(Stored dataset items)
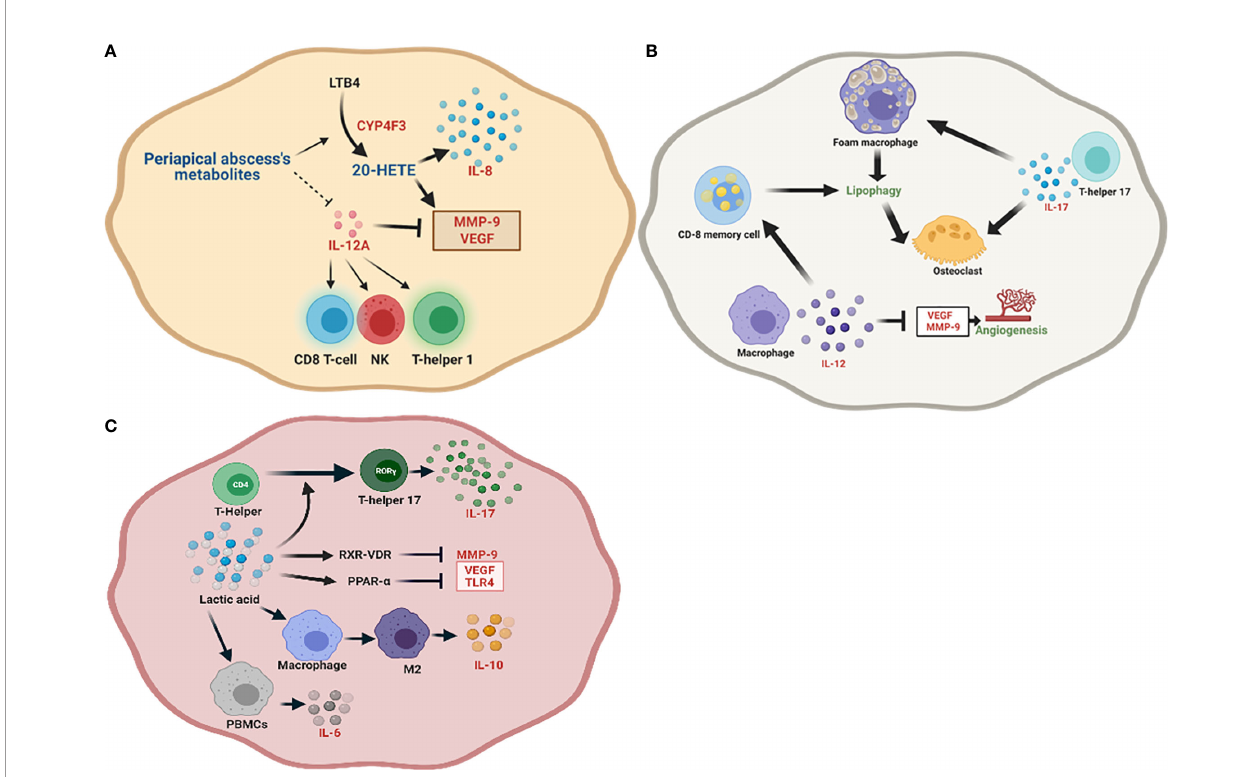
FIGURE 8 | Schematic representation of the identi fi ed unique metabolites, enrichment pathways, and proposed genes and their roles in the initiation and progression of each periapical lesion. (A) In periapical abscess, the unique metabolic environment stimulates the conversion of leukotriene B4 (LTB4) to 20-HETE and the downregulation of IL-12A. In turn, these upregulate the expression of MMP-9 and VEGF. IL-12A also stimulates the differentiation of naive T cells to T-helper 1 cells and stimulates NK cells and CD8 cytotoxic T lymphocytes. (B) In radicular cyst, IL-12 enhances the effector CD8 T cells and memory CD8 T cells. Released IL-12A inhibits VEGF and MMP-9 and hence reduces angiogenesis, while lipophagy is enhanced in foam macrophages. IL-17A released from T-helper 17 directly enhances bone resorption by stimulating osteoclasts. (C) In periapical granuloma, L-(+)-lactic acid is the main unique metabolite, which polarizes the conversion of T-helper cells to T-helper 17 through the enhancement of transcription factor ROR g which supports the release of IL-17 and may stimulate RXR-VDR and PPAR- a pathways. RXR-VDR inhibits MMP-9 and PPAR- a negatively regulates VEGF and TLR4. Lactic acid also enhances the polarization of macrophages to the anti-in fl ammatory M2 phenotype while supporting IL-10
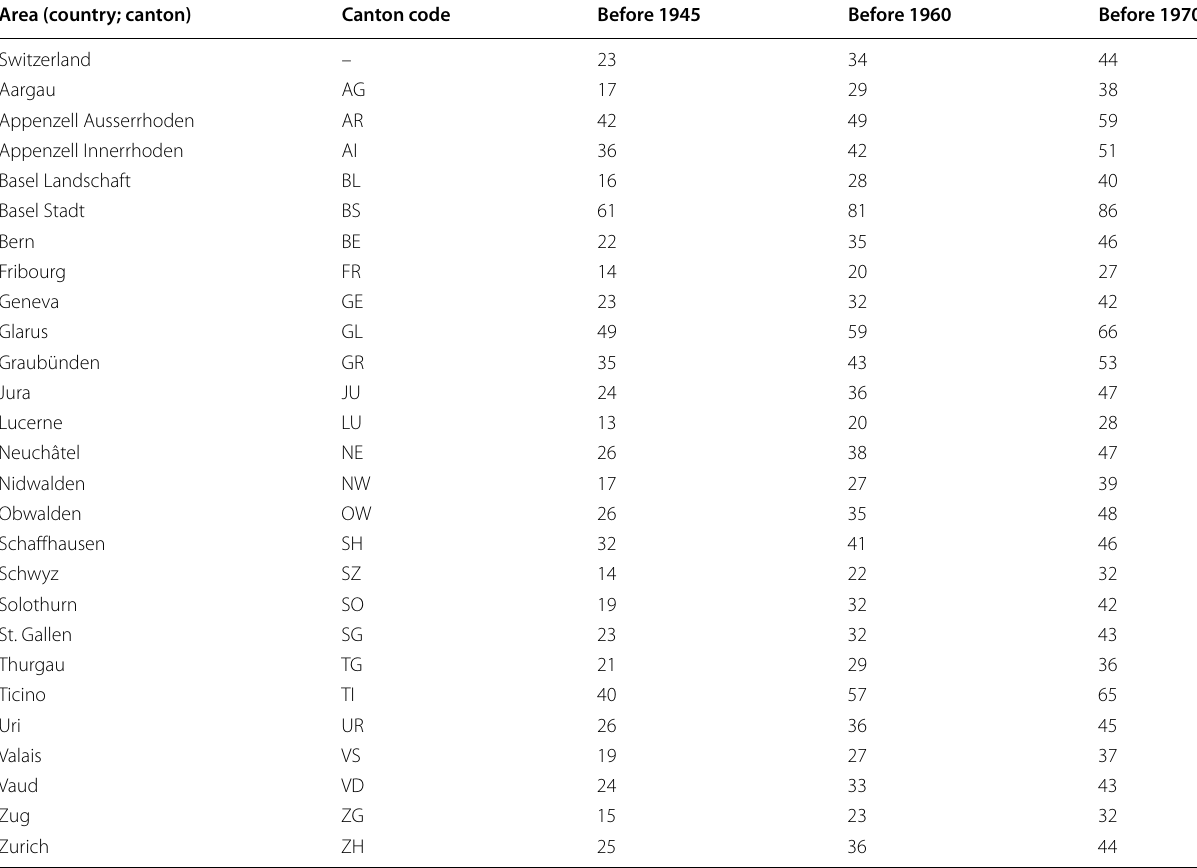
The respective shares are given in percent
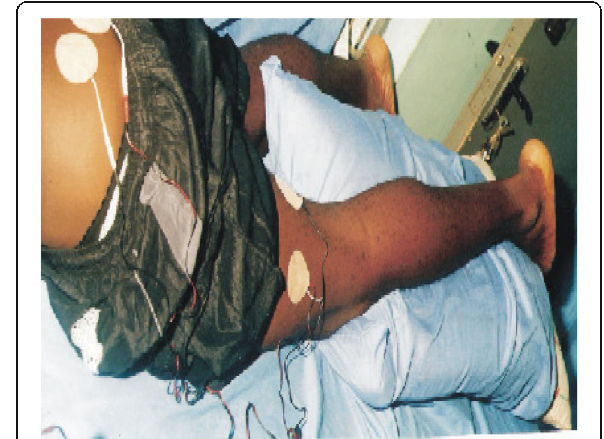
Fig. 3 Showing the third tens electrode placement. This positioning also lasted 20 min. By this, the total treatment per session was 60 min for each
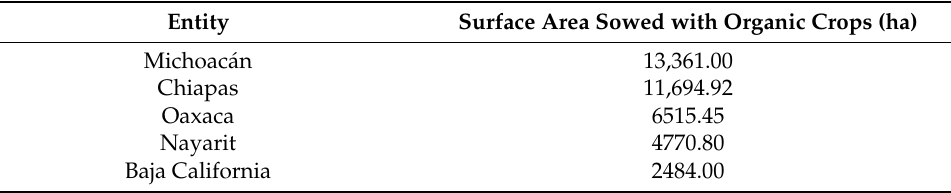
Table 1. Entities with the largest surface area sowed with organic crops in Mexico in 2019. Entity Surface Area Sowed with Organic Crops (ha) Michoac á n 13,361.00 Chiapas 11,694.92 Oaxaca 6515.45 Nayarit 4770.80 Baja California 2484.00 Source: data taken from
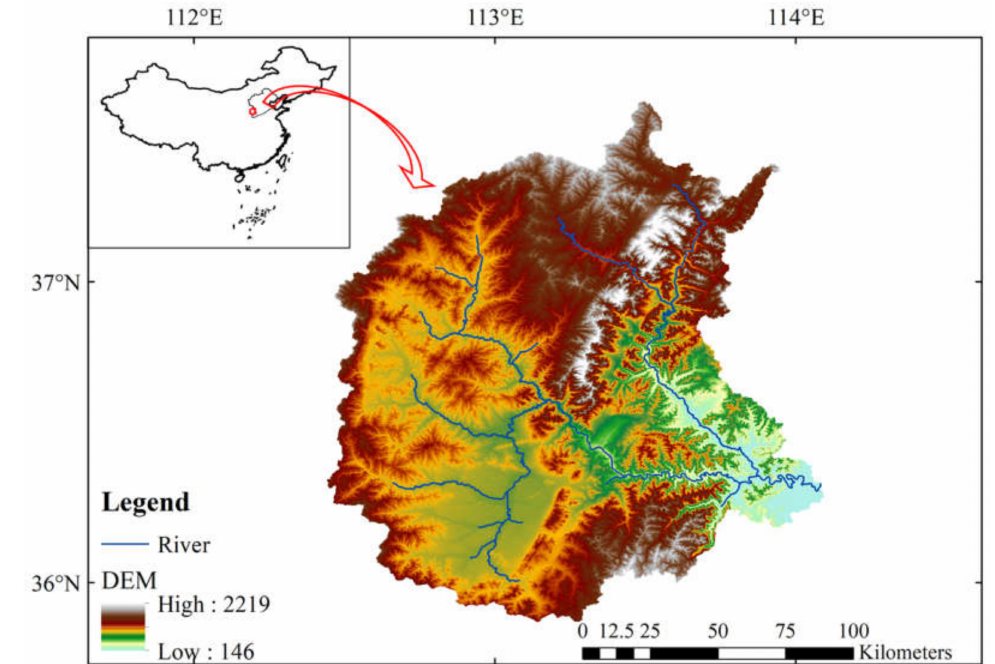
Figure 1. Location map of the study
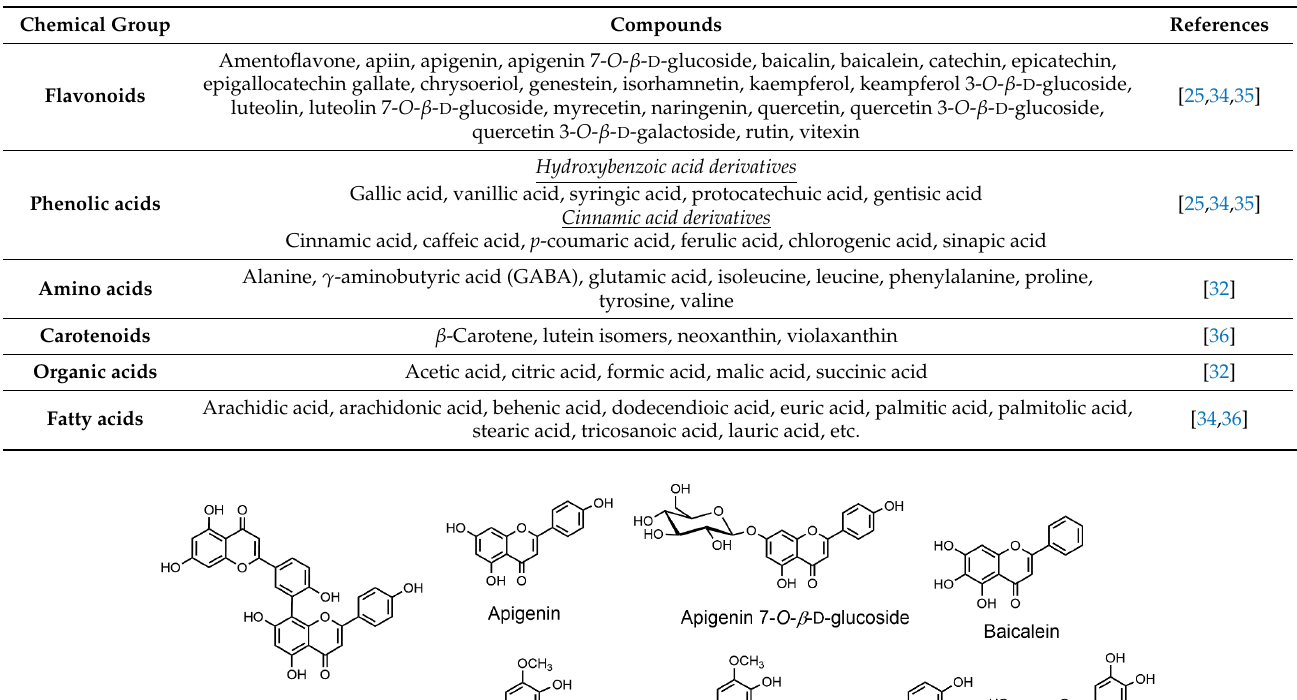
Table 1. Bioactive chemical constituents of leaves of Urtica dioica .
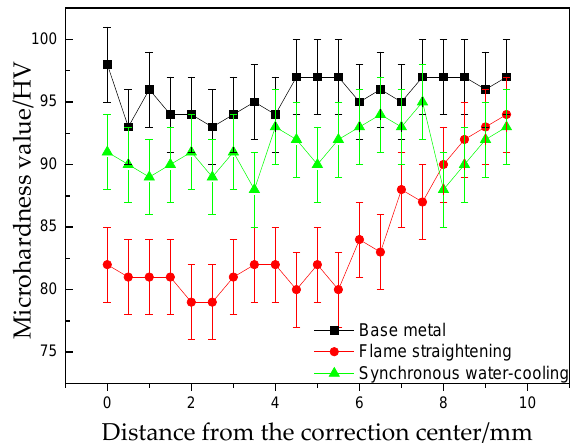
Figure 10. Microhardness profiles of specimens and base metal.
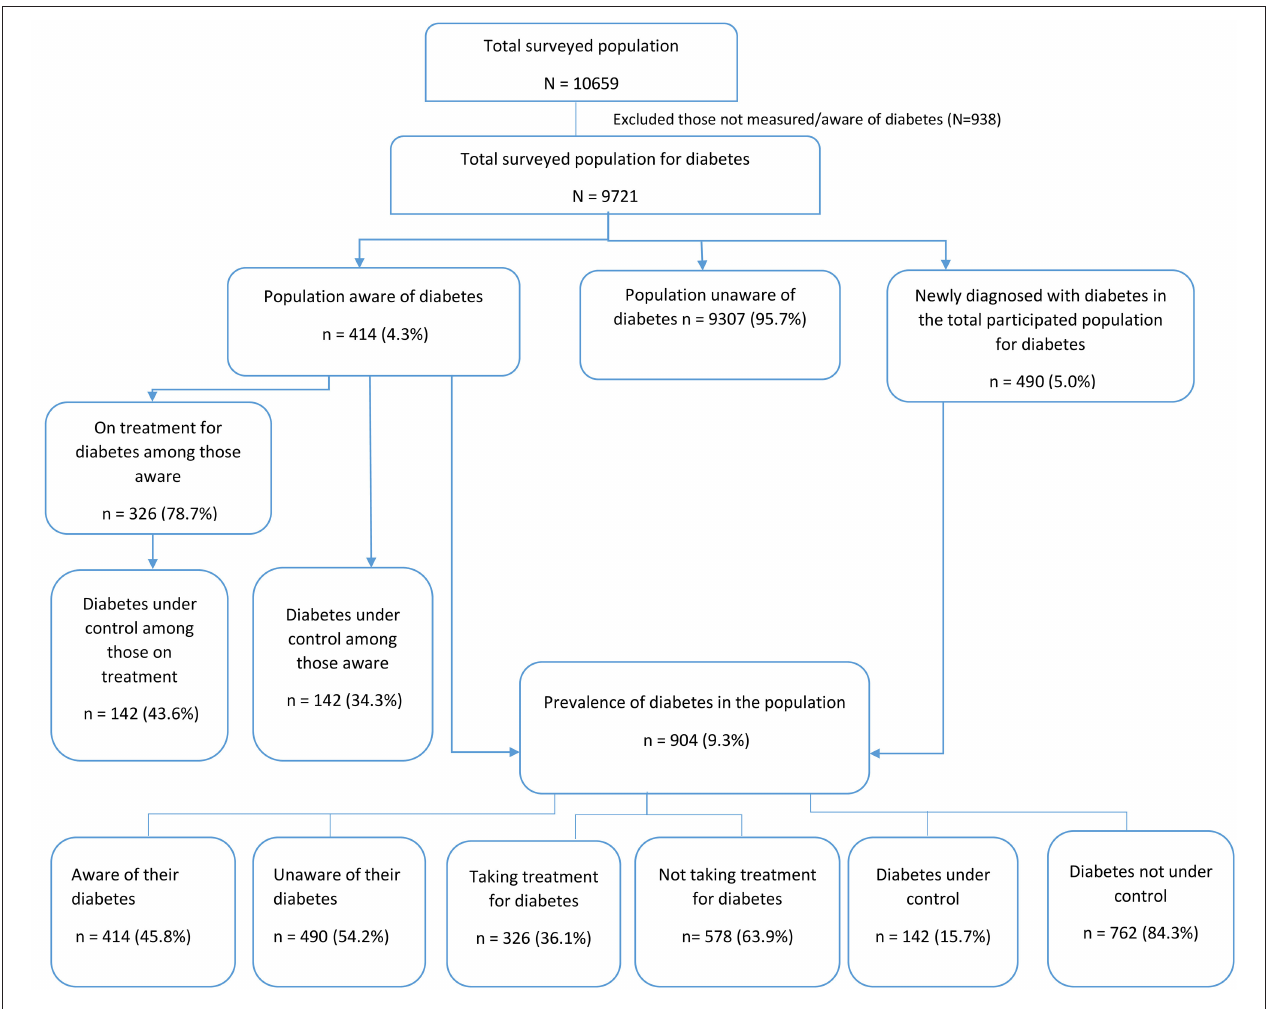
FIGURE 1 | Survey response rates of diabetes care cascade among adults (18–69 years) in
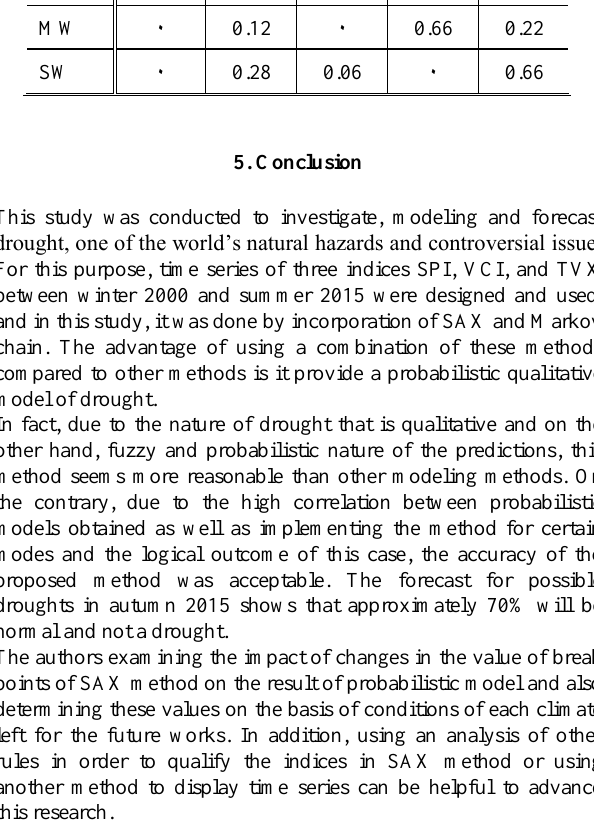
Table III: Probability model for drought based on TVX index SWMWNMDSD 000.3300.66SD 0.010.060.100.790.04MD 0.230.050.660.050N 0.220.6600.120MW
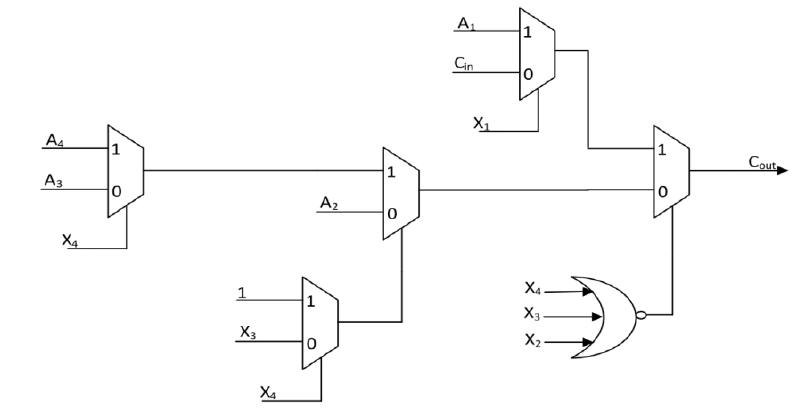
Figure 6. Proposed circuit for calculating output carry (i.e. fourth bit carry) .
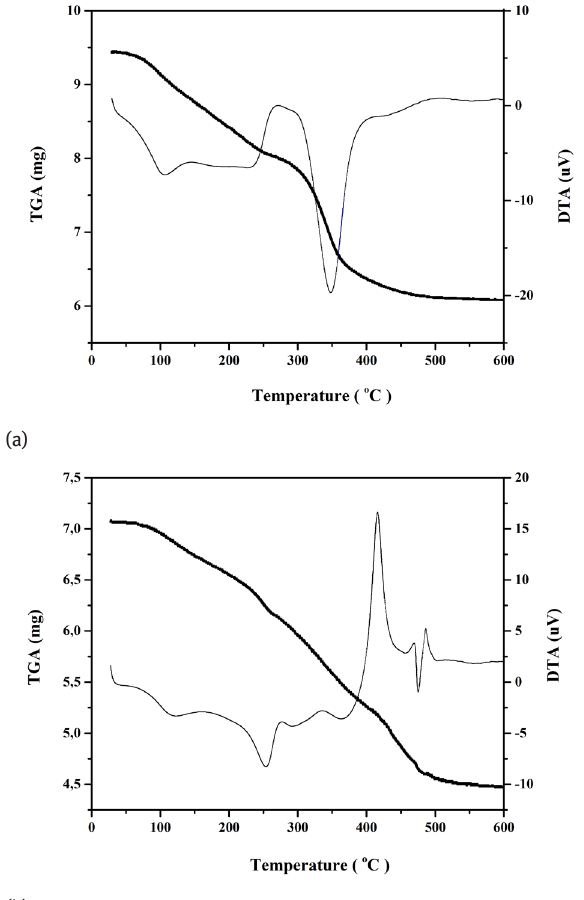
Figure 2: FTIR spectrum of Ni-Al-NO Benzoate after ion exchange with amoxicillin (c); and amoxicillin (d).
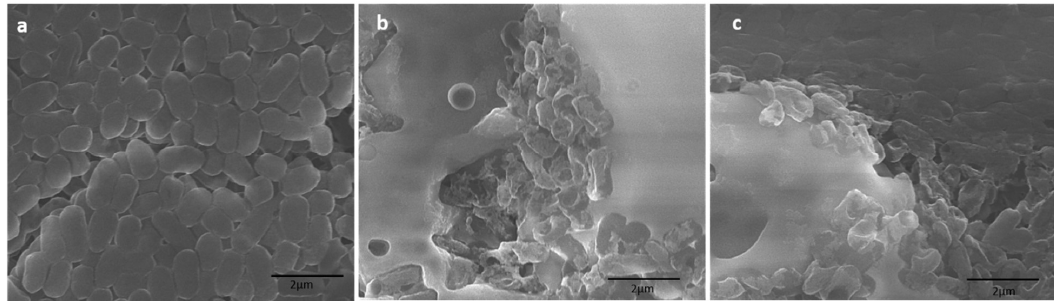
Figure 7. SEM micrographs of E. coli: ( a ) control (untreated cells); ( b ) Ag NPs at 100 µ g / mL; ( c ) TiO 2 NPs at 100 µ g / mL.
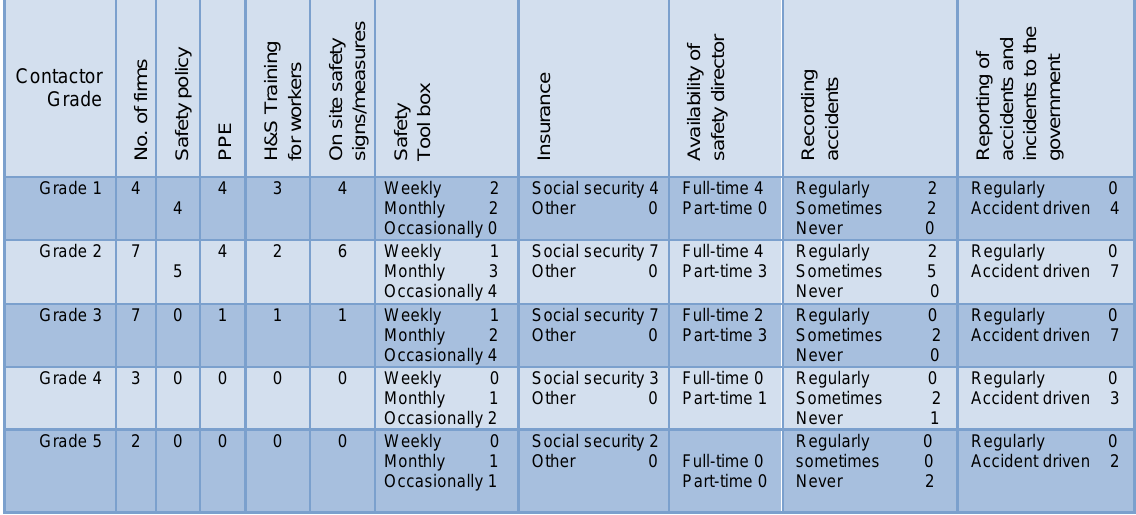
Table 1 Contractors’ interview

WORK TO COMPLETE
Pictures stay out; the entries above are to be output exactly as given.

EXPECTED ANSWER
FIGURE 8 | Schematic representation of the identi fi ed unique metabolites, enrichment pathways, and proposed genes and their roles in the initiation and progression of each periapical lesion. (A) In periapical abscess, the unique metabolic environment stimulates the conversion of leukotriene B4 (LTB4) to 20-HETE and the downregulation of IL-12A. In turn, these upregulate the expression of MMP-9 and VEGF. IL-12A also stimulates the differentiation of naive T cells to T-helper 1 cells and stimulates NK cells and CD8 cytotoxic T lymphocytes. (B) In radicular cyst, IL-12 enhances the effector CD8 T cells and memory CD8 T cells. Released IL-12A inhibits VEGF and MMP-9 and hence reduces angiogenesis, while lipophagy is enhanced in foam macrophages. IL-17A released from T-helper 17 directly enhances bone resorption by stimulating osteoclasts. (C) In periapical granuloma, L-(+)-lactic acid is the main unique metabolite, which polarizes the conversion of T-helper cells to T-helper 17 through the enhancement of transcription factor ROR g which supports the release of IL-17 and may stimulate RXR-VDR and PPAR- a pathways. RXR-VDR inhibits MMP-9 and PPAR- a negatively regulates VEGF and TLR4. Lactic acid also enhances the polarization of macrophages to the anti-in fl ammatory M2 phenotype while supporting IL-10
The respective shares are given in percent
Fig. 3 Showing the third tens electrode placement. This positioning also lasted 20 min. By this, the total treatment per session was 60 min for each
Table 1. Entities with the largest surface area sowed with organic crops in Mexico in 2019. Entity Surface Area Sowed with Organic Crops (ha) Michoac á n 13,361.00 Chiapas 11,694.92 Oaxaca 6515.45 Nayarit 4770.80 Baja California 2484.00 Source: data taken from
Figure 1. Location map of the study
Table 1. Bioactive chemical constituents of leaves of Urtica dioica .
Figure 10. Microhardness profiles of specimens and base metal.
FIGURE 1 | Survey response rates of diabetes care cascade among adults (18–69 years) in
Table III: Probability model for drought based on TVX index SWMWNMDSD 000.3300.66SD 0.010.060.100.790.04MD 0.230.050.660.050N 0.220.6600.120MW
Figure 6. Proposed circuit for calculating output carry (i.e. fourth bit carry) .
Figure 2: FTIR spectrum of Ni-Al-NO Benzoate after ion exchange with amoxicillin (c); and amoxicillin (d).
Figure 7. SEM micrographs of E. coli: ( a ) control (untreated cells); ( b ) Ag NPs at 100 µ g / mL; ( c ) TiO 2 NPs at 100 µ g / mL.
Table 1 Contractors’ interview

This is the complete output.